As safety concerns are similar with letrozole and anastrozole, off-label use of these drugs based on the difference in potency would suggest that in boys with testotoxicosis and girls with McCune–Albright syndrome, letrozole might be more effective than anastrozole. Whereas, in boys with short stature, a less severe blockade of aromatase, as with anastrozole results in less elevated serum testosterone levels with higher attained height and possibly a milder effect on vertebral bone health.^[4] The advantages of anastrozole, when compared with GnRHa in promoting height, are that anastrozole does not affect pubertal development and growth spurt. This will have positive effects on adolescent psychosexual development and peer group acceptance. Furthermore, bone mass accrual and body composition are less affected by aromatase inhibitors than by GnRHa. In a similar analogy, adding anastrozole to GH treatment for 2–3 years in boys who are still short at puberty onset, with GH deficiency or small for gestational age, may improve final AH.

In this journal issue, authors Dutta et al. have done a meta-analysis on the “Efficacy and safety of aromatase inhibitors in the management of idiopathic short stature (ISS),” providing key information on the use of these anti-estrogens in the management of short stature in pubertal boys.^[5] Although there are limitations of non-uniformity and other misleading biases as short duration studies in these meta-analyses, every evidence based on published reports becomes important as it is unlikely that a large randomized control trial (RCT) continued until AH achieved will ever be carried out. Rothenbuhler et al., in 2015, published an RCT reporting the efficacy of a combination of rhGH and anastrozole started after puberty onset in boys with ISS to reach a greater AH than rhGH alone, supporting the use of aromatase inhibitors in pubertal boys with short stature.^[6] Larger trials are needed to confirm this preliminary observation.

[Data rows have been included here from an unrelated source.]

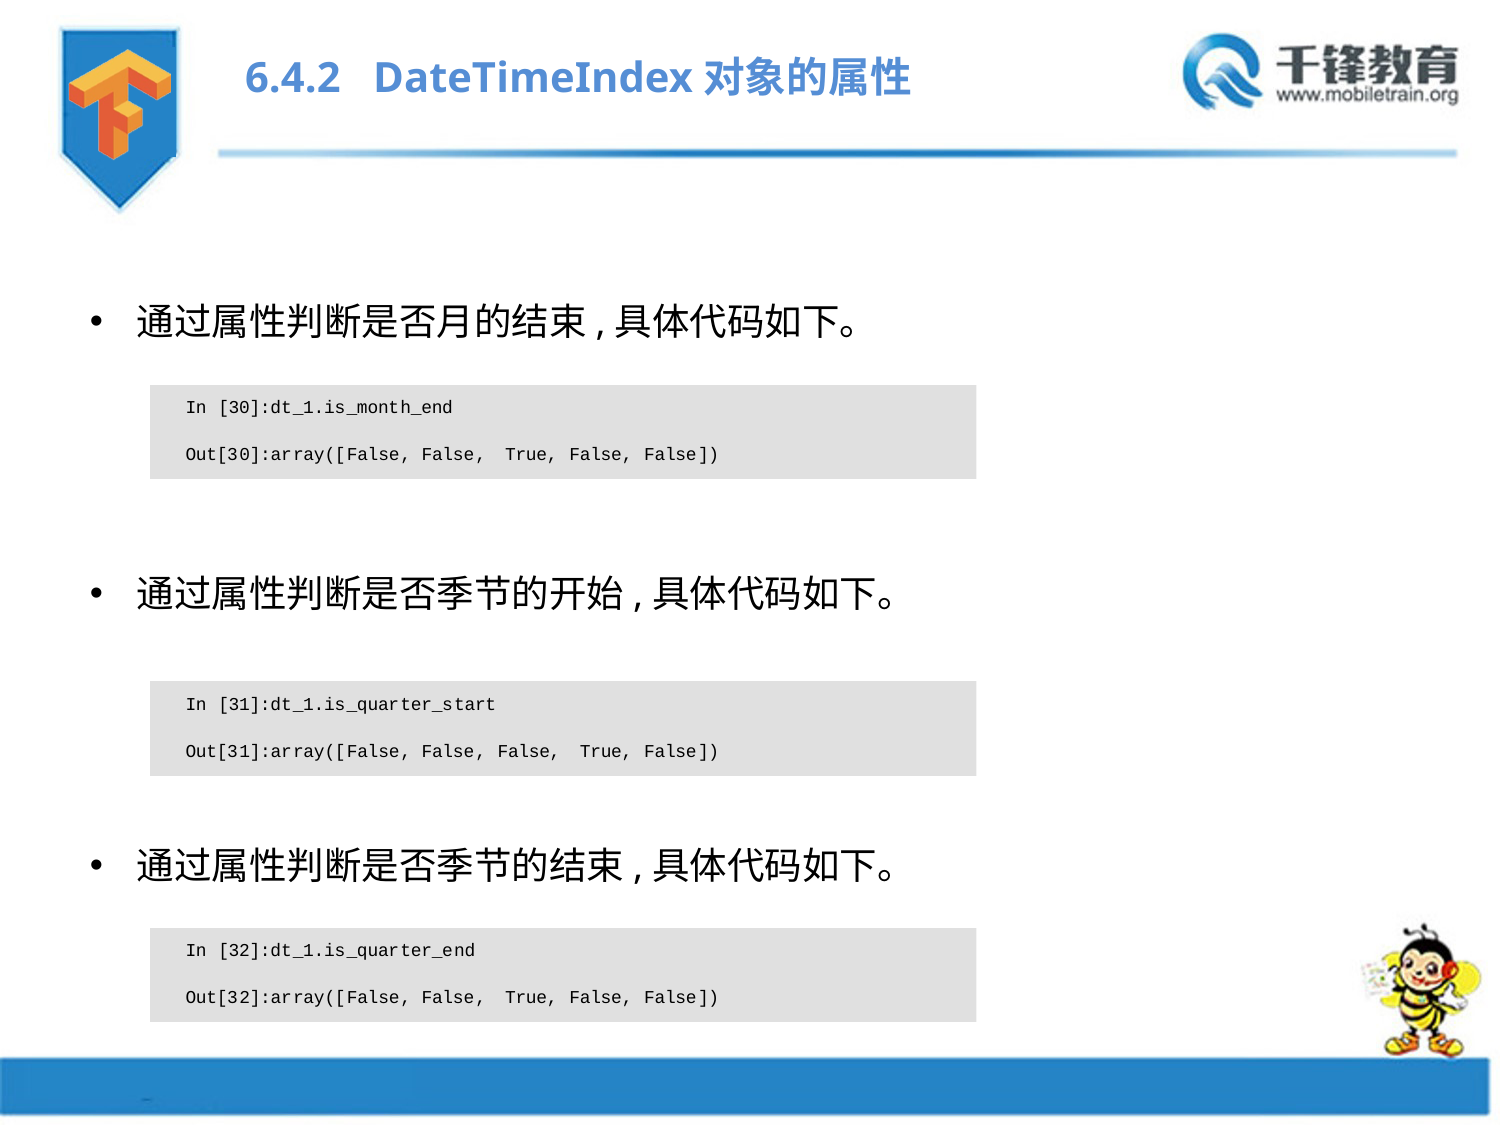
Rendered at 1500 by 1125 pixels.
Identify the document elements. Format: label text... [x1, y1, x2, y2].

picture [0, 351, 1500, 540]
picture [0, 0, 1500, 267]
picture [0, 895, 1500, 1125]
text_box 通过属性判断是否季节的开始,具体代码如下。 [0, 540, 1500, 623]
picture [0, 623, 1500, 812]
text_box 通过属性判断是否月的结束,具体代码如下。 [0, 267, 1500, 351]
text_box 通过属性判断是否季节的结束,具体代码如下。 [0, 812, 1500, 895]
text_box 6.4.2 DateTimeIndex对象的属性 [230, 29, 1069, 122]
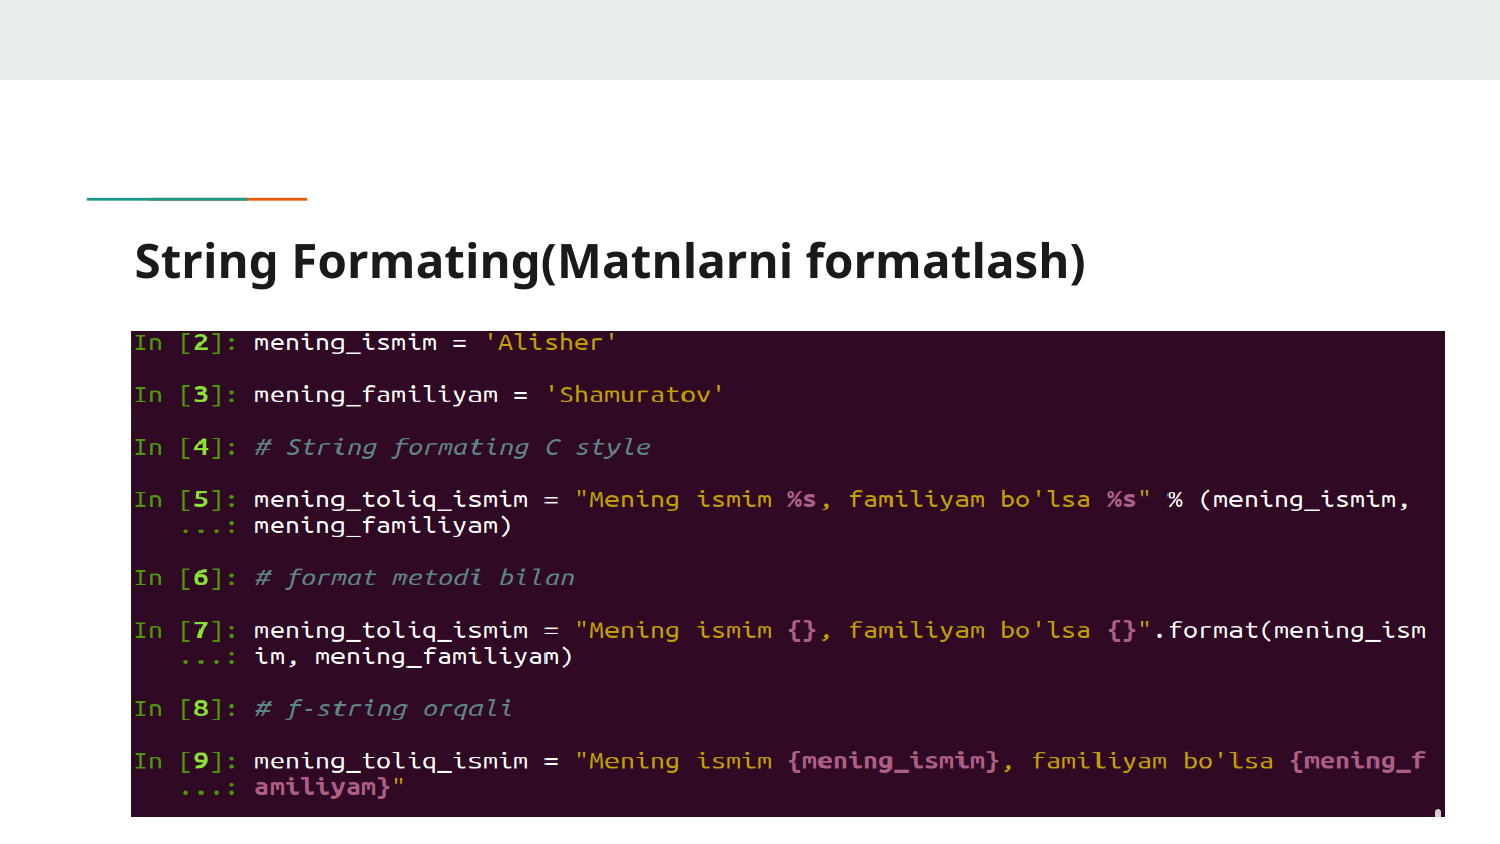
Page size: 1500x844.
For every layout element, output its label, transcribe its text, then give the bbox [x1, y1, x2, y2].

title String Formating(Matnlarni formatlash) [119, 216, 1381, 305]
picture [131, 330, 1445, 818]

It should be remembered that children with ISS represent a highly heterogeneous group with multiple differing extrinsic and intrinsic growth plate defects, and as such, the response to hormonal or pharmacological intervention may be variable, influencing the study results even when the study is designed to tackle heterogeneity. Moreover, the lack of uniformity on age or pubertal stage at commencement and duration of treatment with aromatase inhibitors will result in variation in the treatment response and limit the comparability of the studies. Moreover, readers are reminded that the use of anti-estrogens in the management of short stature is only acceptable in pubertal boys, and as such, it may be pertinent to have this aspect included in the title of all such studies.